===== Supplied passage

The first anime series, Full Metal Alchemist, aired in 2003 and was produced by Studio Bones. It ran for 51 episodes but deviated from the source material. The original narrative concluded with the release of the 2005 film, Conqueror of Shamballa.

Bones also produced the second anime series, Full Metal Alchemist: Brotherhood. The successor series aired in 2010 and ran for 64 episodes, this time adapting the entirety of the manga’s narrative. Brotherhood was generally received better than its predecessor and received an animated film, The Sacred Star of Milos, the year following its conclusion.

Arakawa began her career in 1999 with the release of her Stray Dog one-shot. Following the conclusion of Full Metal Alchemist, she would find success with another series, Silver Spoon, which ran in Shogakukan’s Weekly Shonen Sunday magazine from 2011 to 2019. Arakawa is currently working on The Heroic Legend of Arslan, which began serialization in 2013. Arakawa launched a new series, Yomi no Tsugai, in Square Enix's Monthly Shonen Gangan magazine this past December.

Viz Media publishes Full Metal Alchemist in English with Yen Press in charge of the digital distribution. Yen Press owns the publishing rights to the Silver Spoon series, while Kodansha USA distributes The Heroic Legend of Arslan.

==========
===== Given records

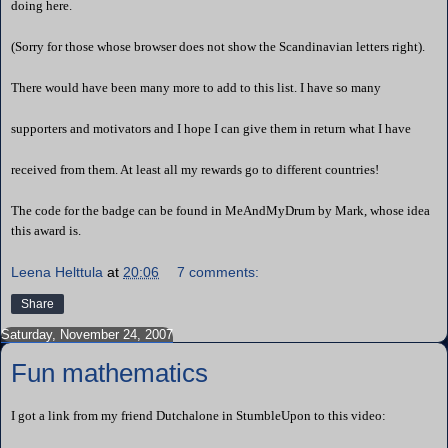
doing here.
(Sorry for those whose browser does not show the Scandinavian letters right).
There would have been many more to add to this list. I have so many
supporters and motivators and I hope I can give them in return what I have
received from them. At least all my rewards go to different countries!
The code for the badge can be found in
MeAndMyDrum
by Mark, whose idea
this award is.
Leena Helttula
at
20:06
7 comments:
Share
Saturday, November 24, 2007
Fun mathematics
I got a link from my friend Dutchalone in StumbleUpon to this video: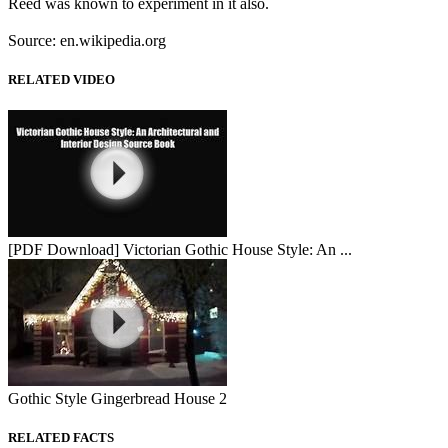
Reed was known to experiment in it also.
Source: en.wikipedia.org
RELATED VIDEO
[PDF Download] Victorian Gothic House Style: An ...
Gothic Style Gingerbread House 2
RELATED FACTS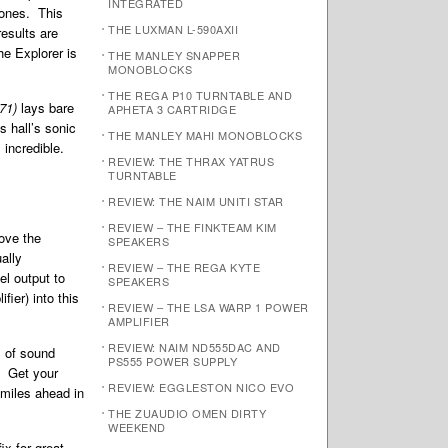
INTEGRATED
hones. This
THE LUXMAN L-590AXII
results are
e Explorer is
THE MANLEY SNAPPER
MONOBLOCKS
THE REGA P10 TURNTABLE AND
971)
lays bare
APHETA 3 CARTRIDGE
s hall’s sonic
THE MANLEY MAHI MONOBLOCKS
 incredible.
REVIEW: THE THRAX YATRUS
TURNTABLE
REVIEW: THE NAIM UNITI STAR
REVIEW – THE FINKTEAM KIM
love the
SPEAKERS
ally
REVIEW – THE REGA KYTE
el output to
SPEAKERS
ier) into this
REVIEW – THE LSA WARP 1 POWER
AMPLIFIER
REVIEW: NAIM ND555DAC AND
l of sound
PS555 POWER SUPPLY
t. Get your
REVIEW: EGGLESTON NICO EVO
 miles ahead in
THE ZUAUDIO OMEN DIRTY
WEEKEND
ix for great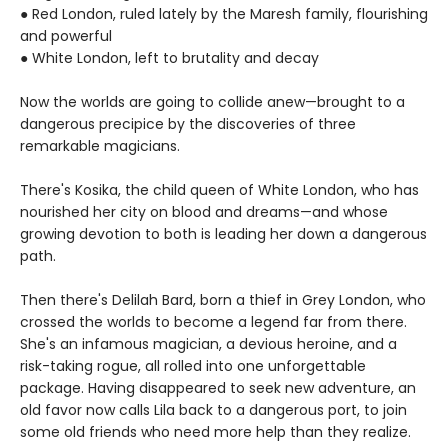
● Red London, ruled lately by the Maresh family, flourishing
and powerful
● White London, left to brutality and decay
Now the worlds are going to collide anew—brought to a
dangerous precipice by the discoveries of three
remarkable magicians.
There's Kosika, the child queen of White London, who has
nourished her city on blood and dreams—and whose
growing devotion to both is leading her down a dangerous
path.
Then there's Delilah Bard, born a thief in Grey London, who
crossed the worlds to become a legend far from there.
She's an infamous magician, a devious heroine, and a
risk-taking rogue, all rolled into one unforgettable
package. Having disappeared to seek new adventure, an
old favor now calls Lila back to a dangerous port, to join
some old friends who need more help than they realize.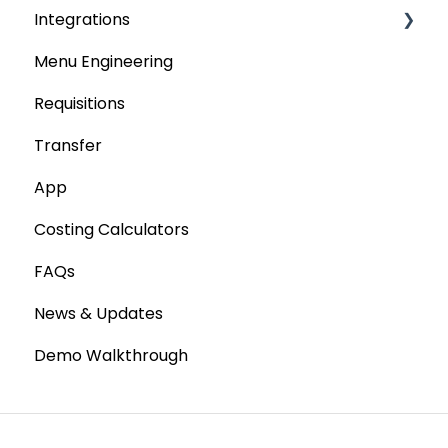
Integrations
Tenders & Price Updates
Menu Engineering
Base Product
Accounting platforms
Requisitions
Production Stock
Stocktaking
Transfer
Statements
Point of Sale Systems
App
Costing Calculators
FAQs
News & Updates
Demo Walkthrough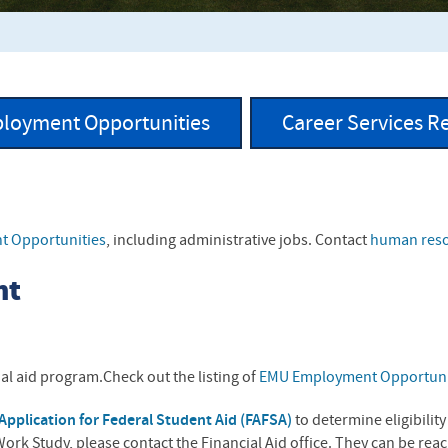
loyment Opportunities
Career Services R
f
 Opportunities
, including administrative jobs. Contact
human res
nt
al aid program.Check out the listing of
EMU Employment Opportuni
Application for Federal Student Aid (FAFSA)
to determine eligibilit
ork Study, please contact the Financial Aid office. They can be re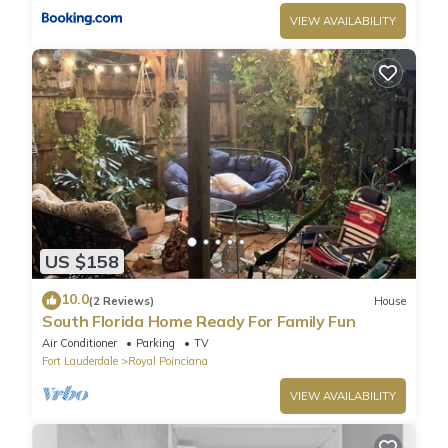
VIEW AVAILABILITY
US $158
10.0
(2 Reviews)
House
South Florida Home Ready For Family Fun
Air Conditioner
Parking
TV
Fort Lauderdale
Royal Poinciana
VIEW AVAILABILITY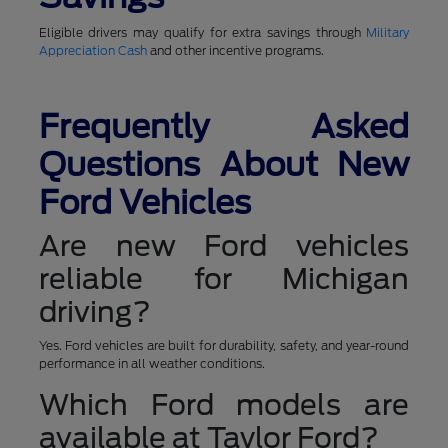
Eligible drivers may qualify for extra savings through
Military
Appreciation Cash
and other incentive programs.
Frequently Asked
Questions About New
Ford Vehicles
Are new Ford vehicles
reliable for Michigan
driving?
Yes. Ford vehicles are built for durability, safety, and year-round
performance in all weather conditions.
Which Ford models are
available at Taylor Ford?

==========

-- Tasks to complete --
1. Name every company that appears in the passage on the Full Metal Alchemist anime and its author.
2. In the passage on the Full Metal Alchemist anime and its author, reproduce the text from "Arakawa began her" up to and including "Legend of Arslan.".
3. According to the passage on the Full Metal Alchemist anime and its author, in which magazine did Silver Spoon run?

-- Responses --
1. Studio Bones, Shogakukan, Square Enix, Viz Media, Yen Press, Kodansha USA

2.
Arakawa began her career in 1999 with the release of her Stray Dog one-shot. Following the conclusion of Full Metal Alchemist, she would find success with another series, Silver Spoon, which ran in Shogakukan’s Weekly Shonen Sunday magazine from 2011 to 2019. Arakawa is currently working on The Heroic Legend of Arslan, which began serialization in 2013. Arakawa launched a new series, Yomi no Tsugai, in Square Enix's Monthly Shonen Gangan magazine this past December.

Viz Media publishes Full Metal Alchemist in English with Yen Press in charge of the digital distribution. Yen Press owns the publishing rights to the Silver Spoon series, while Kodansha USA distributes The Heroic Legend of Arslan.

3. Shogakukan's Weekly Shonen Sunday